Scene geometry reasoning data

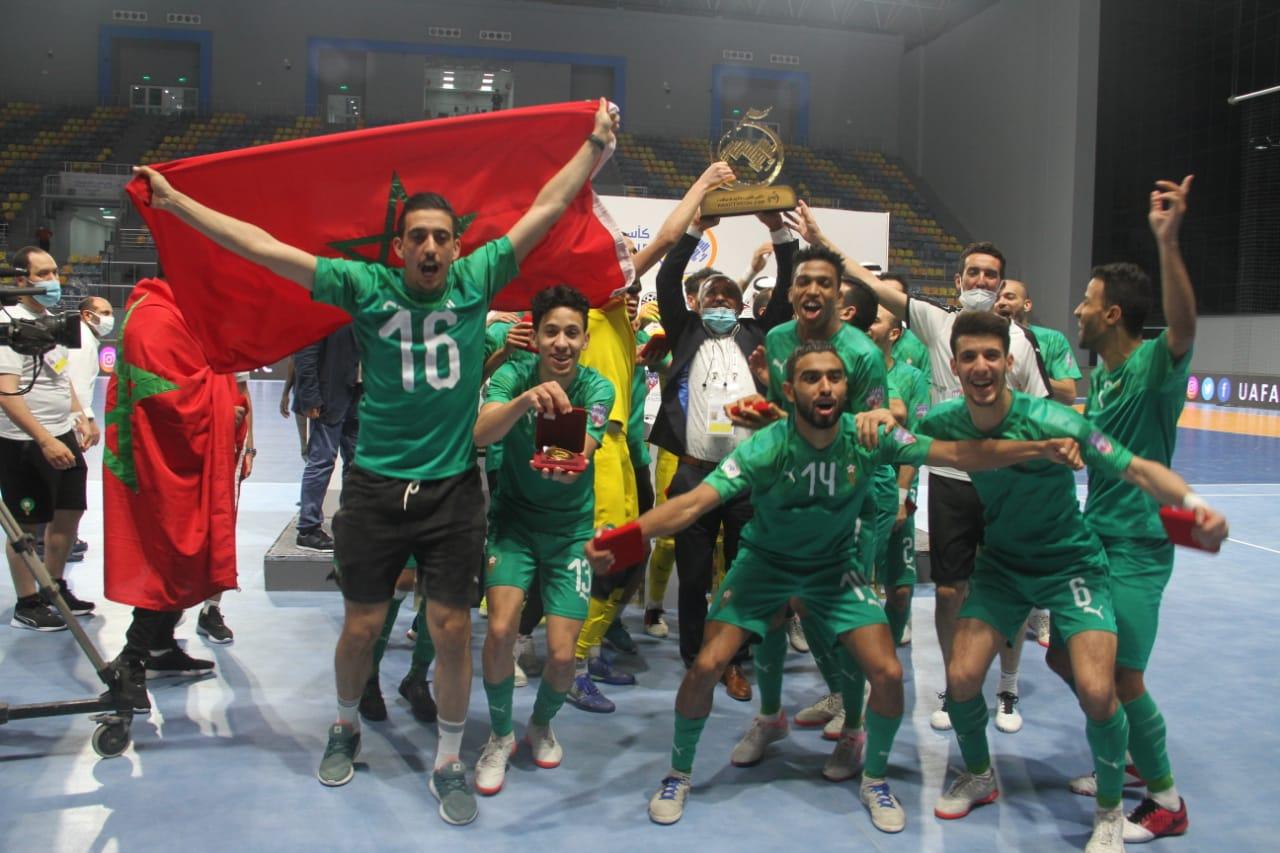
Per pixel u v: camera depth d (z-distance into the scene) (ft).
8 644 15.16
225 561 12.87
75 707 11.09
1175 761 11.69
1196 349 68.39
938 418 10.26
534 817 10.07
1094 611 9.69
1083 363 69.87
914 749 12.06
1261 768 11.51
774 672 11.39
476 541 10.27
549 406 9.87
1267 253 62.44
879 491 13.43
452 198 12.03
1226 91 63.67
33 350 11.42
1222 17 63.46
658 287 14.21
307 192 11.50
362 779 10.88
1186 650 15.98
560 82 90.22
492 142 11.88
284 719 12.52
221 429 12.98
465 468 10.32
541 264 12.78
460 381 10.16
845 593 10.43
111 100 87.35
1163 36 66.64
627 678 14.32
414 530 10.11
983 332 9.51
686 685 10.18
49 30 86.07
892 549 14.33
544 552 11.16
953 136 87.04
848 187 88.17
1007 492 9.80
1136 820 9.87
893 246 81.71
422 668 12.76
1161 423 10.23
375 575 10.16
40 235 63.93
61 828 9.55
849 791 10.88
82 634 11.22
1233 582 20.65
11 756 11.25
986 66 81.71
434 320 9.95
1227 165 64.18
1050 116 72.84
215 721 12.42
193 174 11.02
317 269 9.85
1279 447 45.19
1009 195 78.43
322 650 15.26
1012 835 9.87
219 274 11.30
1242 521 27.43
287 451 38.11
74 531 16.35
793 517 10.09
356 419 19.95
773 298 14.21
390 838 9.53
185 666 14.11
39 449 15.72
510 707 10.91
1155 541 10.15
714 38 91.56
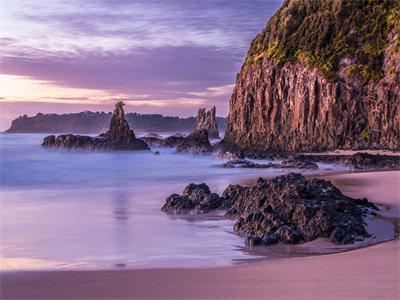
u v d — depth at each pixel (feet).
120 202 86.53
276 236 49.47
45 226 61.87
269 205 55.57
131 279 33.37
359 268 32.12
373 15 240.73
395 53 219.61
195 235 54.95
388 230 51.42
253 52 296.10
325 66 237.66
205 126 631.97
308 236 49.42
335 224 49.49
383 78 222.69
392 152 195.52
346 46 238.48
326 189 64.95
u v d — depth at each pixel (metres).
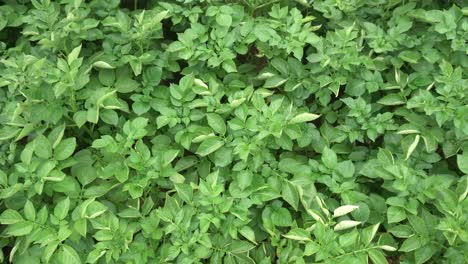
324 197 0.84
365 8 1.05
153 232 0.77
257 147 0.82
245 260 0.78
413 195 0.80
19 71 0.87
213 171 0.87
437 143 0.87
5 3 1.11
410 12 1.00
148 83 0.92
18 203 0.79
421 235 0.78
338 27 1.04
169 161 0.81
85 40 1.00
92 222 0.75
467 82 0.87
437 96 0.95
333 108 0.96
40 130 0.86
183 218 0.77
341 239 0.75
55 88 0.80
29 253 0.77
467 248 0.76
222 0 1.05
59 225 0.74
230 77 0.96
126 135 0.85
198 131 0.86
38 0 1.08
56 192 0.83
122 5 1.17
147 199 0.82
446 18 0.93
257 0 1.03
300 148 0.94
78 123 0.83
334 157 0.83
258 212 0.85
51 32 0.92
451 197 0.77
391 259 0.90
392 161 0.84
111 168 0.80
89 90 0.89
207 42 0.98
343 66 0.91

**ABOUT THIS TASK:** Give back, exactly and without pictures, the stretch of the records above from the line containing "1196 349 68.39" through the line containing "421 235 0.78", with both end lines included.

**ANSWER TO THIS PROBLEM:**
1196 349 68.39
938 418 10.26
534 817 10.07
1094 611 9.69
1083 363 69.87
914 749 12.06
1261 768 11.51
774 672 11.39
476 541 10.27
549 406 9.87
1267 253 62.44
879 491 13.43
452 198 12.03
1226 91 63.67
33 350 11.42
1222 17 63.46
658 287 14.21
307 192 11.50
362 779 10.88
1186 650 15.98
560 82 90.22
492 142 11.88
284 719 12.52
221 429 12.98
465 468 10.32
541 264 12.78
460 381 10.16
845 593 10.43
111 100 87.35
1163 36 66.64
627 678 14.32
414 530 10.11
983 332 9.51
686 685 10.18
49 30 86.07
892 549 14.33
544 552 11.16
953 136 87.04
848 187 88.17
1007 492 9.80
1136 820 9.87
893 246 81.71
422 668 12.76
1161 423 10.23
375 575 10.16
40 235 63.93
61 828 9.55
849 791 10.88
82 634 11.22
1233 582 20.65
11 756 11.25
986 66 81.71
434 320 9.95
1227 165 64.18
1050 116 72.84
215 721 12.42
193 174 11.02
317 269 9.85
1279 447 45.19
1009 195 78.43
322 650 15.26
1012 835 9.87
219 274 11.30
1242 521 27.43
287 451 38.11
74 531 16.35
793 517 10.09
356 419 19.95
773 298 14.21
390 838 9.53
185 666 14.11
39 449 15.72
510 707 10.91
1155 541 10.15
714 38 91.56
u v d — depth at each pixel (feet).
120 202 86.53
276 236 49.47
45 226 61.87
269 205 55.57
131 279 33.37
359 268 32.12
373 15 240.73
395 53 219.61
195 235 54.95
388 230 51.42
253 52 296.10
325 66 237.66
205 126 631.97
308 236 49.42
335 224 49.49
383 78 222.69
392 152 195.52
346 46 238.48
326 189 64.95
u v d — depth at each pixel (metres).
324 197 0.84
365 8 1.05
153 232 0.77
257 147 0.82
245 260 0.78
413 195 0.80
19 71 0.87
213 171 0.87
437 143 0.87
5 3 1.11
410 12 1.00
148 83 0.92
18 203 0.79
421 235 0.78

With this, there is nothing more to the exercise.